Ahh, Sunday!
How I love Sundays. Especially a clear, breezy, 80ish Michigan summer Sunday on the lake.
I'm still resting the hip. And stretching periodically throughout the day. That seems to help. I'm thinking I'll lace up and head out either tonight or tomorrow morning. See how it goes.
After breakfast, CBS Sunday Morning, NYT, phone calls, some post card writing, I went back to the kitchen; and, the theme is green today, thanks to my garden!
I made a green goddess salad dressing out of fresh basil, avocado, yogurt, lime juice, garlic and olive oil; curried zucchini soup; and a savory zucchini bread. The bread is pretty much disastrous--like soup on the inside. This probably has something to do with the recipe calling for one medium-sized grated zucchini, and the zucchini I plucked from the garden seemed medium sized, but only compared to the baseball-bat-sized ones growing next to it. I'm putting the bread back in the oven for a while, and if it still slides out of the pan into a pancake shape on the counter, I'll scoop out the insides and make little biscuits out of that mess. What actually has cooked smells fab, so I'd hate to throw out all that good stuff. I guess with all the cooking I've been doing, one less-than-perfect dish ain't bad.

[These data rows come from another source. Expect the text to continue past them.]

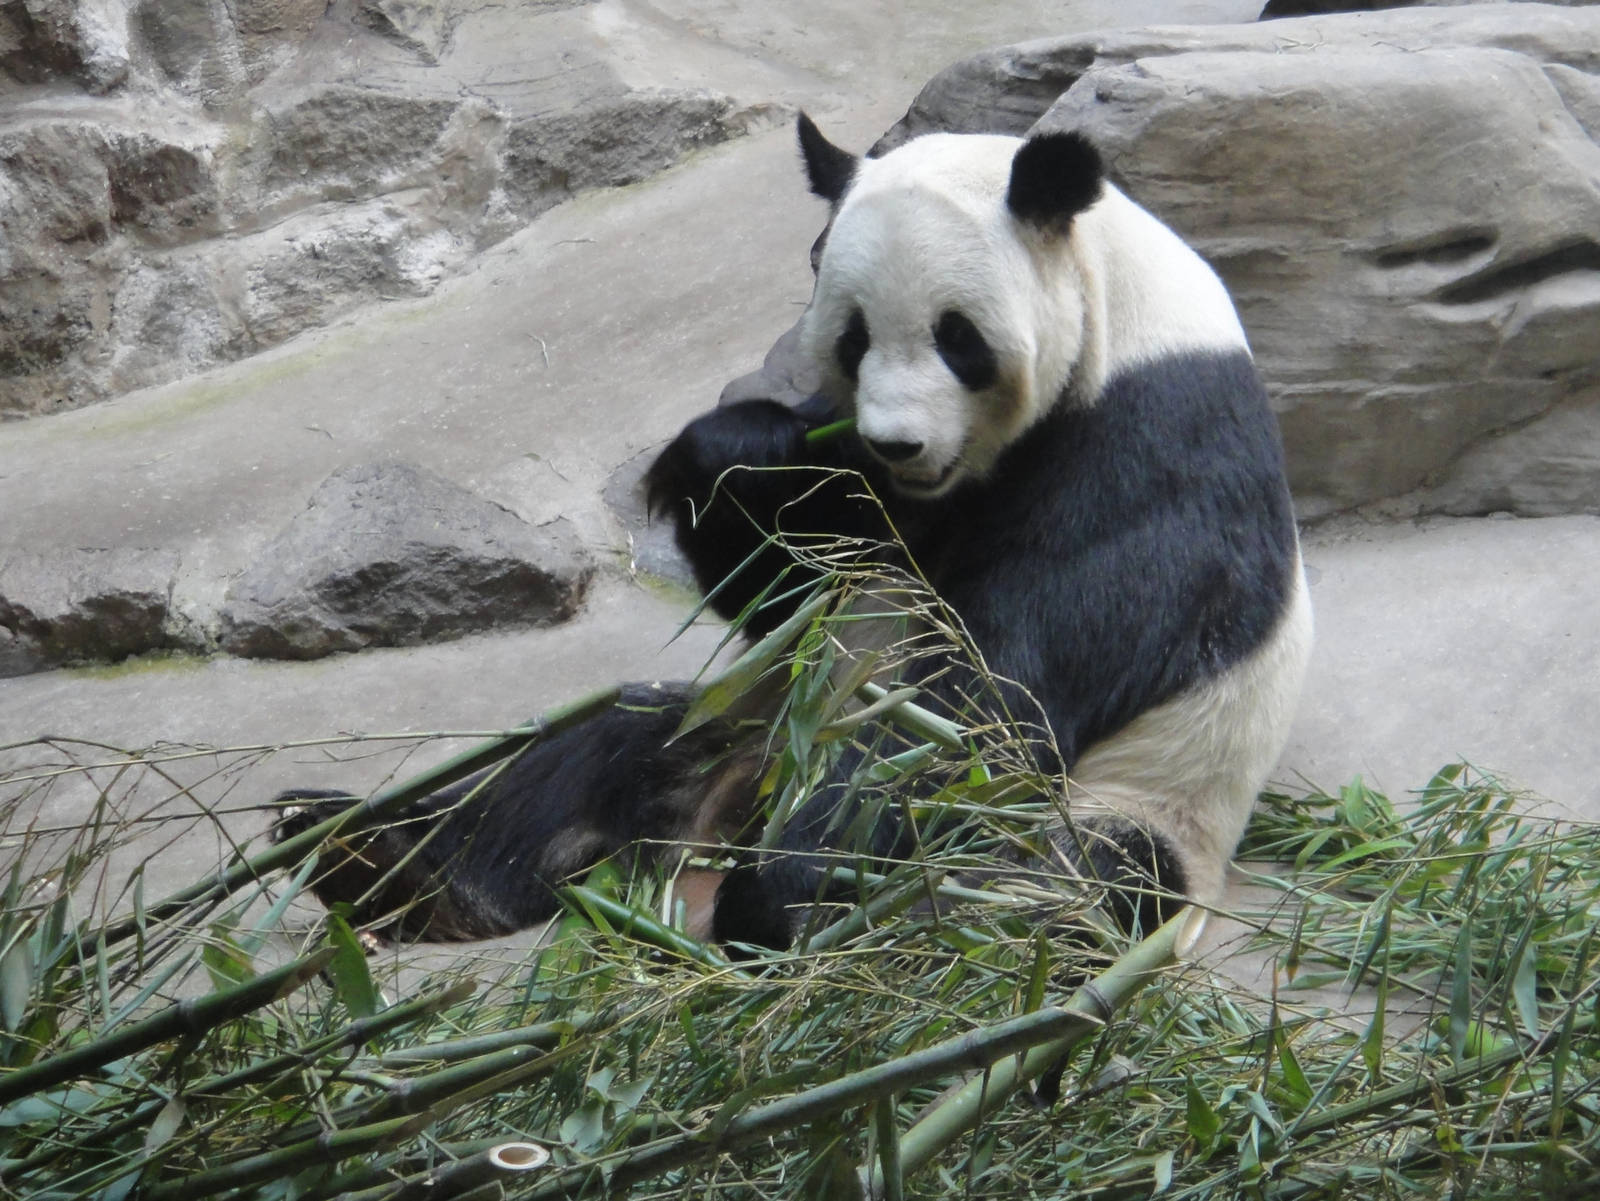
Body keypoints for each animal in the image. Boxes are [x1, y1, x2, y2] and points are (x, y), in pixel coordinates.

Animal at [274, 113, 1313, 951]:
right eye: (854, 334)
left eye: (958, 338)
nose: (901, 441)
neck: (1116, 300)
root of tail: (700, 844)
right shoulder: (866, 476)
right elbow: (794, 581)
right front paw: (728, 456)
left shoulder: (1148, 440)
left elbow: (987, 697)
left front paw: (798, 885)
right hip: (745, 720)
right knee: (597, 752)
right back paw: (377, 856)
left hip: (1134, 808)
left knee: (1050, 885)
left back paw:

Last night I downloaded a series of guided meditations by Thich Nhat Hanh from iTunes. Oh how I love iTunes! The meditations are less guided imagery and more random bell chimes, but I dig it. Mindfulness, here I come!
I have mild hopes of working on my new syllabus and a story for the paper before the day's end, but I've instituted a no-crap zone in my life on Sundays. From here on out, Sundays are mine, mine, mine. I won't schedule or plan to do anything that isn't perfectly rejuvenating for Sundays. With this summer of retreat I've decided I need more retreat more often throughout my life, and Sundays are it. One day a week of pure calm, pure bliss, pure me time.
I like it.
2 Comments:
"Keep it Holy." You're doing it, all right, honoring the universe and everything in it. Thereby, honoring yourself.
I especially love your attitude about cooking. If it doesn't turn out just so, rather than getting pissed, let's see what we can do to rescue it, or at last salvage something useful from it.
You are a Pure D inspiration to me.
Thank you.
The mindfulness of in and out breathing, of body contemplation, of keeping consciousness of the moment, is a noble occupation and a sublime way, leading to independence of mind and to wisdom.